Breaking new ground as a Hip Hop artist in the mainstream, HotNewHipHop chopped it up with Lecrae to find out just what makes him stand out in today's rap culture. In an era where records sales are hard to come by, Lecrae shares his thoughts on success, substance, his collaborations and his critics.
HNHH: You were the first rapper to win a Grammy for a gospel album - What was the first thing that ran through your mind when you found out?
LECRAE: I was on the red carpet talking to Baron Davis and he was telling me he wanted me to do an interview with Nas and 2chainz and it was getting around the time for my category to be announced. I’m thinking "I’m not about to win this anyway" so I might as well do this interview with Nas and 2chainz so I’m standing there and time is ticking away. And then my category was about to go on and my publicist said we needed to go so we took off running, then my phone starts blowing up with people saying I won. I rushed back and see my mother crying….. mad and happy at the same time.
HNHH: Wow. So, I’m assuming you learned your lesson and don’t leave the awards now, huh?
LECRAE: *Laughs* Hahaha yeah, since then I’ve been hanging around at awards to see what happens.
HNHH: You've been killing the hip hop game and selling more records than most rap stars, yet still fairly new to it. What makes you stand out from the rest?
LECRAE: I wish I could attribute it to something significant and special - I think there’s a sense of people missing substance, and that’s what people want. Substance. And I unashamedly give it to them consistently. I don’t know how not to. I feel like my life deals with substantial things a little more than the average rapper. I don’t smoke and I’m not saying that if you do you don’t have substance, it’s just my brain is consistently thinking about what’s going on with Haiti and how I can help. Also, faith - my personal conviction.
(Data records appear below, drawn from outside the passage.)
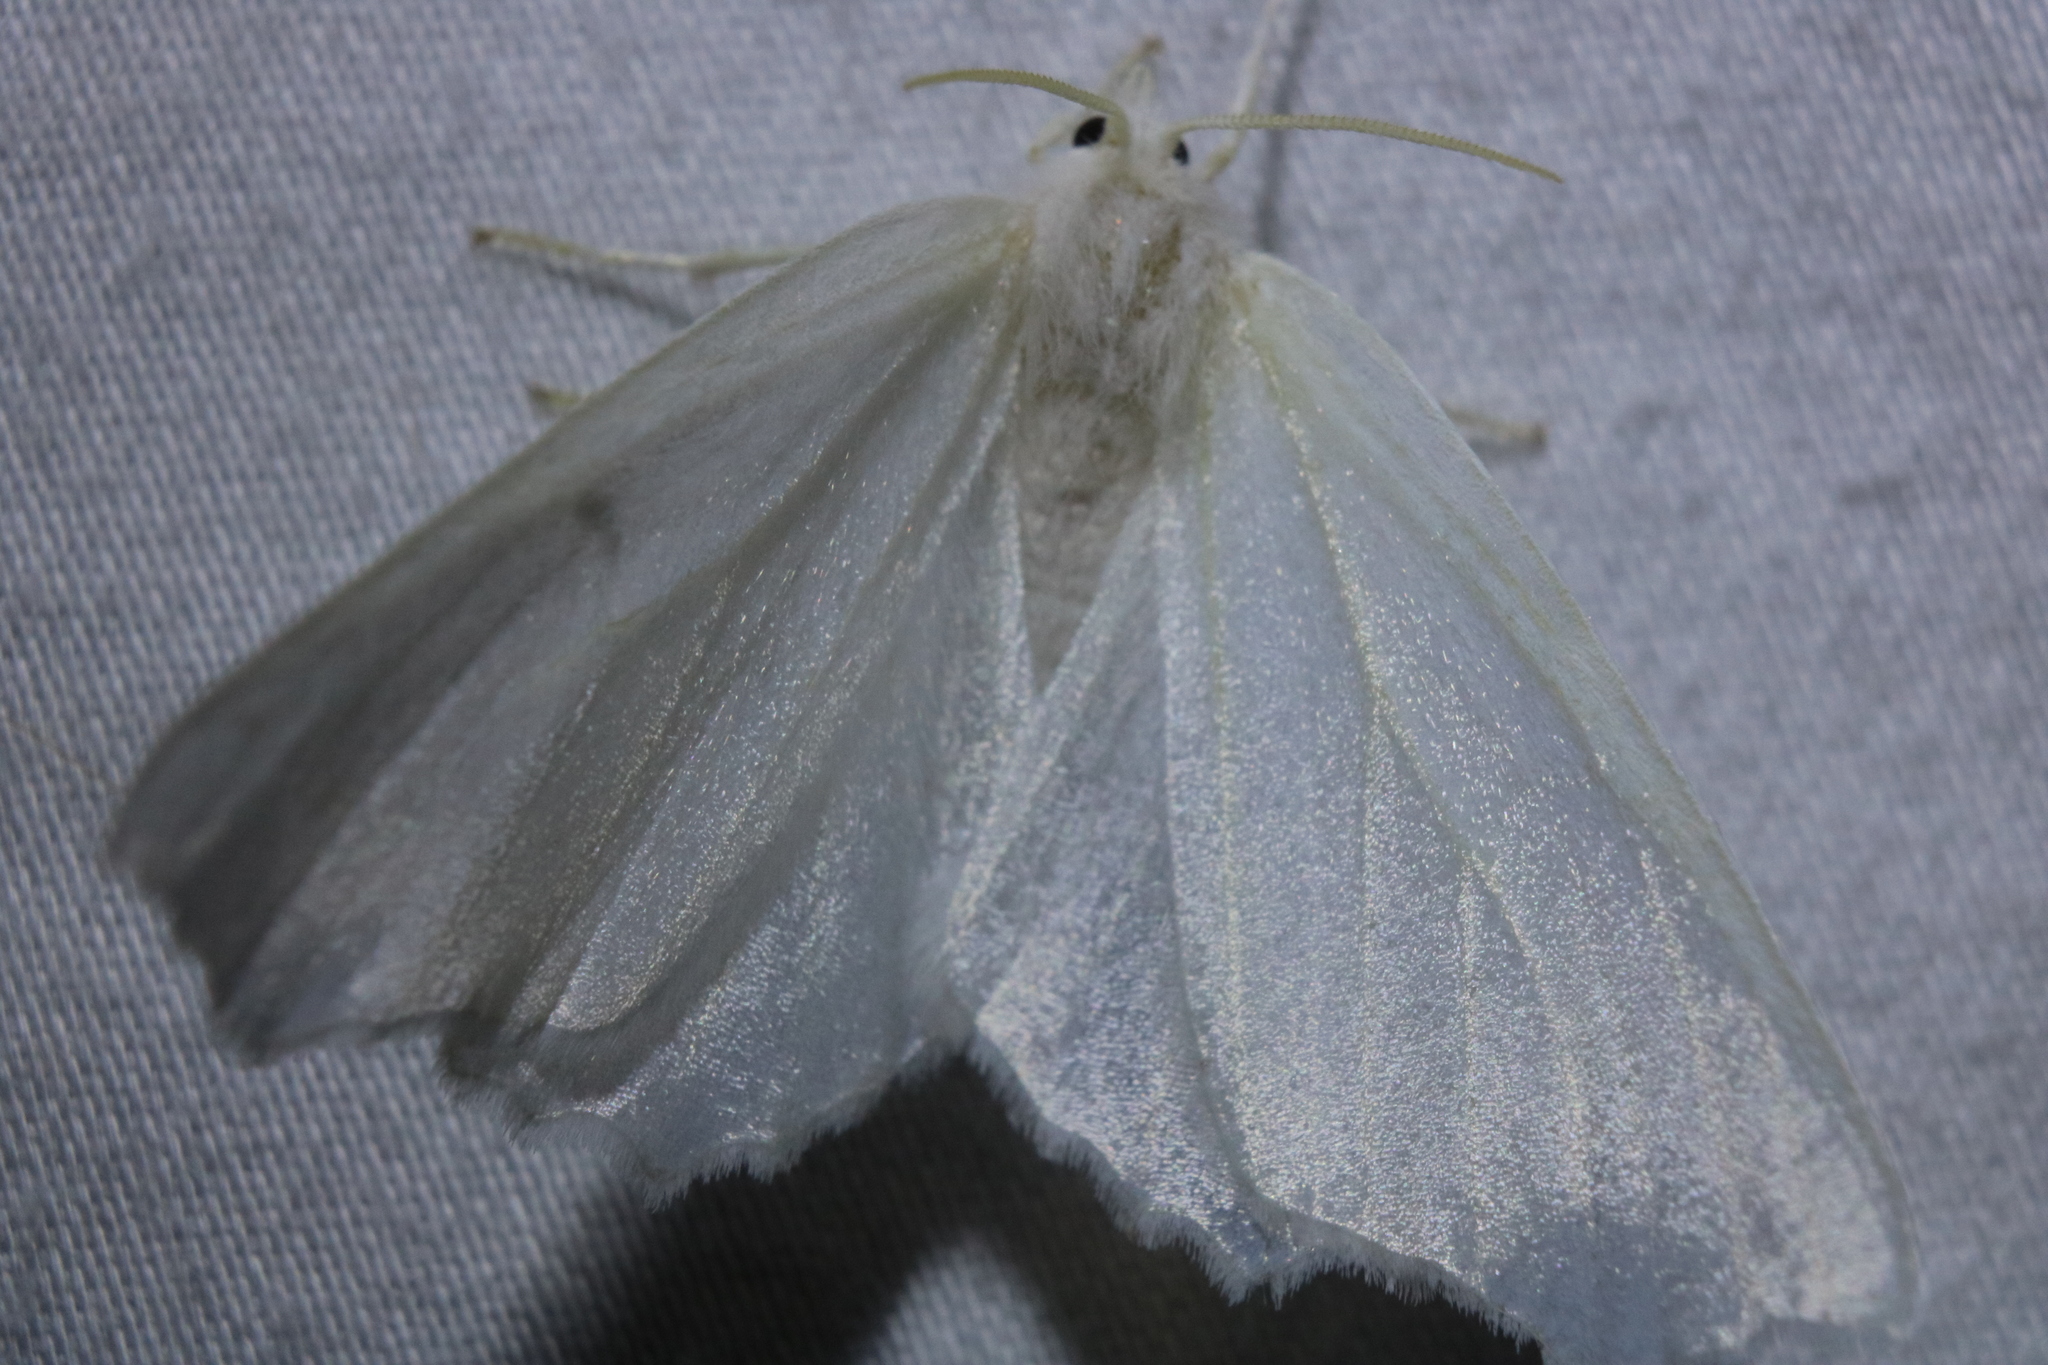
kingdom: Animalia
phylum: Arthropoda
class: Insecta
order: Lepidoptera
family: Geometridae
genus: Ennomos
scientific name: Ennomos subsignaria
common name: Elm spanworm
The average person is trying to figure out what the heck to do with their lives, and how to russle with the ups and downs. I’d love to see Rick Ross and Wayne address that stuff, but it makes rappers feel less like supermen. It’s not shame to either one of them but I think their fans would love to hear that.
HNHH: On that faith note, do you believe God’s purpose for you is to step into this industry that lacks that faith and substance so you can bring that change?
LECRAE: Yes and I accept it full-fledge. Get used to me - this is what I’m here to do, and this is what i’m going to do until something different comes along.
HNHH: What's the best compliment you've ever received from a fellow rapper? I feel that because you're so unique, you surprised and caught some off guard. Any in particular that come to mind?
LECRAE: Honestly Bun B. I grew up on UGK. He said on his Twitter timeline “I wanna be more like Lecrae.” That was big for me because it was a very humble thing of him to say and it showed me that he respects what I’m about and from there we developed a friendship and he’s given me wisdom on a bunch of different perspectives.
HNHH: What is one piece of wisdom he has shared with you?
LECRAE: Coming into the hip-hop world, the industry, it’s kind of like I don’t know what to expect, and no one is direct about what they think about I’m doing. I don’t know how they feel about it but Bun was the first one to call me out the blue sky and said “Keep doing it. I respect it because you’re not putting an image or respect, you’re you. You can’t lose at that.”
HNHH: You worked with a lot of people on “Church Clothes 2” from B.o.B., David Banner and more. You've said in previous interviews that you grew as an artist with this mixtape - how so? What have you learned from this project that you're going to carry on to the next?
LECRAE: To not second-guess myself so much. Really just saying be human, that’s what you are. You’re not going to get everything right or everything perfectly so don’t second guess yourself in terms of your music and the stories you write. So confidence.
HNHH: What's your response to the criticism from some Christian circles who question why you're working with artists that often rap about drugs and sex?
LECRAE: My fans rock with me but there’s people who pop off and don’t get it. They don’t live in the same world I live in or the detriment of the culture. They also don’t see artists as people, they see them as characters. You know that’s a person, right? I know what he’s talking about is foul, but you can have a conversation about it with him. Like Paul Wall - I told him this is what I want the song to talk about, and he was cool with it and respected where I was coming from. I think we make rules up for music that God never wrote. We’re not doing strip songs together.
HNHH: Who's on your wishlist for artists you'd love to work with in the future?
The first artist that showed me that you can be honest about your faith, love, pain, joy was Lauryn Hill. I love “Miseducation” and would love to channel that Lauryn up and do some music. Also, Andre 3000.
HNHH: What is the single most important thing you want people to know about you as an artist?
LECRAE: As an artist, one is, I’m unashamed of what I believe in and I’m here to help. I’m not here to preach to people, I’m here to walk with people. If you’re suffering, I want to suffer with you, if you’re excited let me be excited with you. Let me be the artist that is like a cousin or relative, not a superstar that has it altogether.
HNHH: Any last remarks?
LECRAE: Shoutout to HotNewHipHop. “Church Clothes 2” go get that!